Nur eine Halbserie Anlauf brauchte Finn Jeltsch nach seinem Wechsel im Winter 2025 vom 1. FC Nürnberg zum VfB Stuttgart, um sich in der Bundesliga zu akklimatisieren. Abgesehen von einigen Spielen gegen Ende der Hinrunde stand der 19-Jährige immer in der Startelf der Schwaben.
Kein Wunder also, dass sein Marktwert auf 25 Millionen Euro kletterte – Jeltsch ist damit hinter Bilal El Khanouss und gemeinsam mit Jamie Leweling der zweitwertvollste Profi des amtierenden Pokalsiegers. Die Leistungsexplosion ist auch international nicht verborgen geblieben.

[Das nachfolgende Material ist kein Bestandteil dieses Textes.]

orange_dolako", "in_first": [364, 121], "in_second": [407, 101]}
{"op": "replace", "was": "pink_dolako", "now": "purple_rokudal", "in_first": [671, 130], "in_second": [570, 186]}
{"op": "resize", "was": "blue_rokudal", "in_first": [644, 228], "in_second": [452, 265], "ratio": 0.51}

Transferjournalist Ekrem Konur berichtet, dass der FC Liverpool und der FC Arsenal ein Auge auf Jeltsch geworfen haben. Mehrmals sollen beide Teams bereits Scouts zu Spielen des VfB entsandt haben, um Jeltsch zu beobachten. Droht Stuttgart im Sommer also ein Abgang des Innenverteidigers?
Auf nach England?
Laut der Bild nicht. Aktuell gebe es keinen Kontakt zwischen dem Bundesliga-Vierten und einem anderen Klub bezüglich Jeltsch – auch nicht von Liverpool oder Arsenal. Ohnehin wollen die Schwaben den 19-Jährigen am liebsten halten.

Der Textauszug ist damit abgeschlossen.